> **Exercise input**
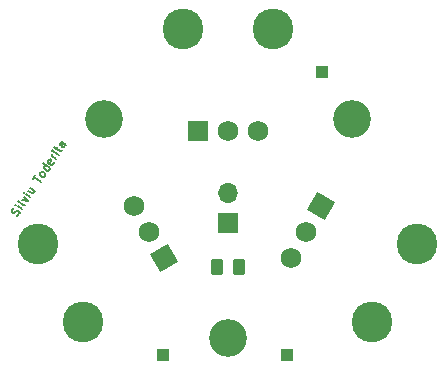
<source format=gts>
G04 #@! TF.GenerationSoftware,KiCad,Pcbnew,(6.0.7-1)-1*
G04 #@! TF.CreationDate,2022-12-01T13:28:40-08:00*
G04 #@! TF.ProjectId,can-hub-pcb,63616e2d-6875-4622-9d70-63622e6b6963,rev?*
G04 #@! TF.SameCoordinates,Original*
G04 #@! TF.FileFunction,Soldermask,Top*
G04 #@! TF.FilePolarity,Negative*
%FSLAX46Y46*%
G04 Gerber Fmt 4.6, Leading zero omitted, Abs format (unit mm)*
G04 Created by KiCad (PCBNEW (6.0.7-1)-1) date 2022-12-01 13:28:40*
%MOMM*%
%LPD*%
G01*
G04 APERTURE LIST*
G04 Aperture macros list*
%AMRoundRect*
0 Rectangle with rounded corners*
0 $1 Rounding radius*
0 $2 $3 $4 $5 $6 $7 $8 $9 X,Y pos of 4 corners*
0 Add a 4 corners polygon primitive as box body*
4,1,4,$2,$3,$4,$5,$6,$7,$8,$9,$2,$3,0*
0 Add four circle primitives for the rounded corners*
1,1,$1+$1,$2,$3*
1,1,$1+$1,$4,$5*
1,1,$1+$1,$6,$7*
1,1,$1+$1,$8,$9*
0 Add four rect primitives between the rounded corners*
20,1,$1+$1,$2,$3,$4,$5,0*
20,1,$1+$1,$4,$5,$6,$7,0*
20,1,$1+$1,$6,$7,$8,$9,0*
20,1,$1+$1,$8,$9,$2,$3,0*%
%AMRotRect*
0 Rectangle, with rotation*
0 The origin of the aperture is its center*
0 $1 length*
0 $2 width*
0 $3 Rotation angle, in degrees counterclockwise*
0 Add horizontal line*
21,1,$1,$2,0,0,$3*%
G04 Aperture macros list end*
%ADD10C,0.150000*%
%ADD11R,1.700000X1.700000*%
%ADD12O,1.700000X1.700000*%
%ADD13RoundRect,0.250000X0.262500X0.450000X-0.262500X0.450000X-0.262500X-0.450000X0.262500X-0.450000X0*%
%ADD14R,1.000000X1.000000*%
%ADD15C,3.450000*%
%ADD16R,1.755000X1.755000*%
%ADD17C,1.755000*%
%ADD18C,3.200000*%
%ADD19RotRect,1.755000X1.755000X60.000000*%
%ADD20RotRect,1.755000X1.755000X300.000000*%
G04 APERTURE END LIST*
D10*
X139684519Y-100198242D02*
X139768073Y-100133978D01*
X139861272Y-99995805D01*
X139870917Y-99921896D01*
X139861922Y-99875622D01*
X139825293Y-99810708D01*
X139770024Y-99773428D01*
X139696115Y-99763783D01*
X139649840Y-99772778D01*
X139584926Y-99809407D01*
X139482733Y-99901306D01*
X139417819Y-99937935D01*
X139371544Y-99946930D01*
X139297635Y-99937285D01*
X139242366Y-99900006D01*
X139205737Y-99835092D01*
X139196742Y-99788817D01*
X139206387Y-99714908D01*
X139299586Y-99576735D01*
X139383140Y-99512471D01*
X140103589Y-99636555D02*
X139716705Y-99375599D01*
X139523263Y-99245120D02*
X139532258Y-99291395D01*
X139578532Y-99282400D01*
X139569537Y-99236126D01*
X139523263Y-99245120D01*
X139578532Y-99282400D01*
X140345906Y-99277306D02*
X140280992Y-99313935D01*
X140207083Y-99304290D01*
X139709660Y-98968774D01*
X140070860Y-98850542D02*
X140550943Y-98973325D01*
X140257258Y-98574196D01*
X140793260Y-98614076D02*
X140406376Y-98353119D01*
X140212934Y-98222641D02*
X140221929Y-98268915D01*
X140268203Y-98259920D01*
X140259208Y-98213646D01*
X140212934Y-98222641D01*
X140268203Y-98259920D01*
X140760532Y-97828062D02*
X141147416Y-98089019D01*
X140592774Y-98076773D02*
X140896754Y-98281811D01*
X140970663Y-98291456D01*
X141035577Y-98254826D01*
X141091497Y-98171922D01*
X141101142Y-98098013D01*
X141092147Y-98051739D01*
X140995804Y-97061988D02*
X141219481Y-96730373D01*
X141687969Y-97287616D02*
X141107643Y-96896181D01*
X141986205Y-96845462D02*
X141921291Y-96882092D01*
X141875017Y-96891086D01*
X141801108Y-96881442D01*
X141635300Y-96769603D01*
X141598671Y-96704689D01*
X141589676Y-96658414D01*
X141599321Y-96584506D01*
X141655240Y-96501602D01*
X141720154Y-96464972D01*
X141766429Y-96455978D01*
X141840338Y-96465622D01*
X142006145Y-96577461D01*
X142042775Y-96642375D01*
X142051769Y-96688650D01*
X142042125Y-96762558D01*
X141986205Y-96845462D01*
X142452199Y-96154598D02*
X141871873Y-95763163D01*
X142424565Y-96135958D02*
X142414920Y-96209867D01*
X142340361Y-96320405D01*
X142275447Y-96357035D01*
X142229172Y-96366029D01*
X142155263Y-96356384D01*
X141989456Y-96244546D01*
X141952826Y-96179632D01*
X141943832Y-96133357D01*
X141953477Y-96059448D01*
X142028036Y-95948910D01*
X142092950Y-95912281D01*
X142760080Y-95638535D02*
X142750436Y-95712444D01*
X142675876Y-95822983D01*
X142610962Y-95859612D01*
X142537053Y-95849967D01*
X142315977Y-95700849D01*
X142279347Y-95635935D01*
X142288992Y-95562026D01*
X142363551Y-95451488D01*
X142428465Y-95414858D01*
X142502374Y-95424503D01*
X142557644Y-95461783D01*
X142426515Y-95775408D01*
X142974113Y-95380829D02*
X142587228Y-95119872D01*
X142697767Y-95194432D02*
X142661137Y-95129517D01*
X142652143Y-95083243D01*
X142661788Y-95009334D01*
X142699067Y-94954065D01*
X143216430Y-95021580D02*
X142829545Y-94760623D01*
X142636103Y-94630145D02*
X142645098Y-94676419D01*
X142691372Y-94667424D01*
X142682378Y-94621150D01*
X142636103Y-94630145D01*
X142691372Y-94667424D01*
X142960024Y-94567181D02*
X143109142Y-94346104D01*
X142822501Y-94353799D02*
X143319923Y-94689314D01*
X143393832Y-94698959D01*
X143458747Y-94662330D01*
X143496026Y-94607061D01*
X143794262Y-94164907D02*
X143490282Y-93959870D01*
X143416373Y-93950225D01*
X143351459Y-93986854D01*
X143276900Y-94097393D01*
X143267255Y-94171302D01*
X143766628Y-94146268D02*
X143756983Y-94220177D01*
X143663784Y-94358350D01*
X143598870Y-94394979D01*
X143524961Y-94385334D01*
X143469692Y-94348054D01*
X143433062Y-94283140D01*
X143442707Y-94209231D01*
X143535906Y-94071058D01*
X143545551Y-93997150D01*
D11*
X157500000Y-100775000D03*
D12*
X157500000Y-98235000D03*
D13*
X158412500Y-104500000D03*
X156587500Y-104500000D03*
D14*
X152000000Y-112000000D03*
D15*
X161310000Y-84366000D03*
X153690000Y-84366000D03*
D16*
X154960000Y-93006000D03*
D17*
X157500000Y-93006000D03*
X160040000Y-93006000D03*
D18*
X157500000Y-110500000D03*
D15*
X169724459Y-109211261D03*
X173534459Y-102612148D03*
D19*
X165417000Y-99392000D03*
D17*
X164147000Y-101591705D03*
X162877000Y-103791409D03*
D15*
X145275541Y-109210852D03*
X141465541Y-102611739D03*
D20*
X152123000Y-103791000D03*
D17*
X150853000Y-101591295D03*
X149583000Y-99391591D03*
D14*
X165500000Y-88000000D03*
X162500000Y-112000000D03*
D18*
X168000000Y-92000000D03*
X147000000Y-92000000D03*
M02*

</source>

> **Activity**
The answer should be only a number: the count of lines in the listing above that contain the word "rounded".

> **Answer to this exercise**
3